Um tributo a Che Guevara
08 de outubro de 1987
Traduzido do inglês por Pedro Magalhães
Uma semana antes do desmonte do governo revolucionário e do assassinato de Sankara, ele deu este discurso em Uagadugu, na inauguração de uma exibição em homenagem à vida do líder revolucionário cubano Ernesto Che Guevara, morto exatamente vinte anos atrás. Uma delegação cubana, que incluía o filho de Guevara, Camilo Guevara March, esteve presente. Passagens inaudíveis da gravação do discurso foram indicadas por elipses.
Estamos aqui, nesta manhã, humildemente, para abrir esta exibição que busca traçar a vida e o trabalho de Che. Ao mesmo tempo, queremos dizer para o mundo hoje que, para nós, Che Guevara não está morto. Porque, ao redor do mundo, há centros de luta onde o povo se esforça por mais liberdade, mais dignidade, mais justiça e mais felicidade. Ao redor do mundo, o povo luta contra opressão e dominação; contra o colonialismo, neocolonialismo e imperialismo; e contra a exploração de classe.
Caros amigos, unimos nossas vozes com todos aqueles no mundo que se recordam que, um dia, um homem chamado Che Guevara … seu coração preenchido com fé, assumiu a luta juntamente a outras pessoas e, fazendo isso, conseguiu criar uma fagulha que, poderosamente, perturbou as forças de ocupação no mundo.

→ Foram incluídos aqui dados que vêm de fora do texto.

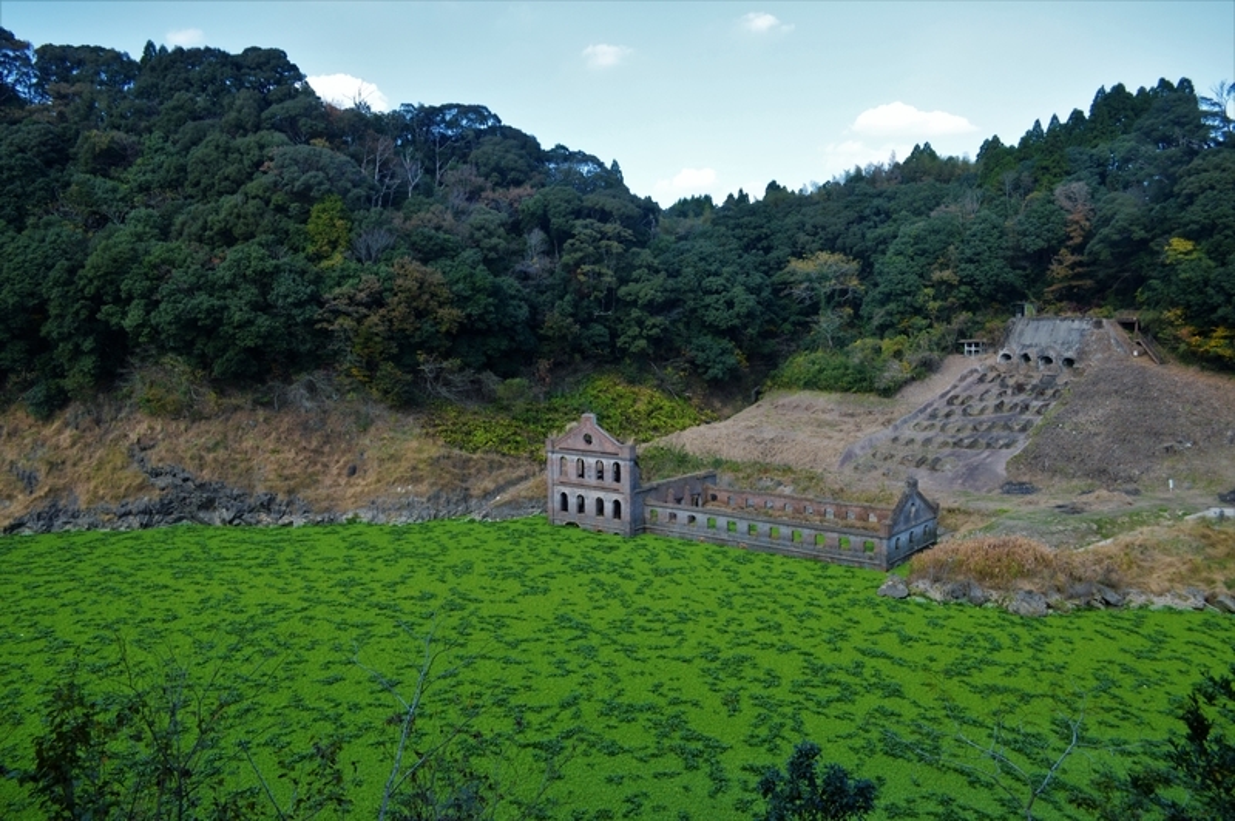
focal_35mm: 27
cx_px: 618
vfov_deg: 47.9
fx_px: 925
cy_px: 410
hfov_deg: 67.4
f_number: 5
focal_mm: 18
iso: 400
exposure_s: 1/100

Nós simplesmente queremos dizer que chegou uma nova era em Burkina Faso, uma nova realidade marcha na direção do nosso país. É assim que o chamamento à ação de Che Guevara precisa ser entendido – Che, quem queria acender lutas candentes ao redor do mundo.
Che Guevara tombou por balas, balas imperialistas, sob céus bolivianos. E dizemos que, para nós, Che Guevara não está morto.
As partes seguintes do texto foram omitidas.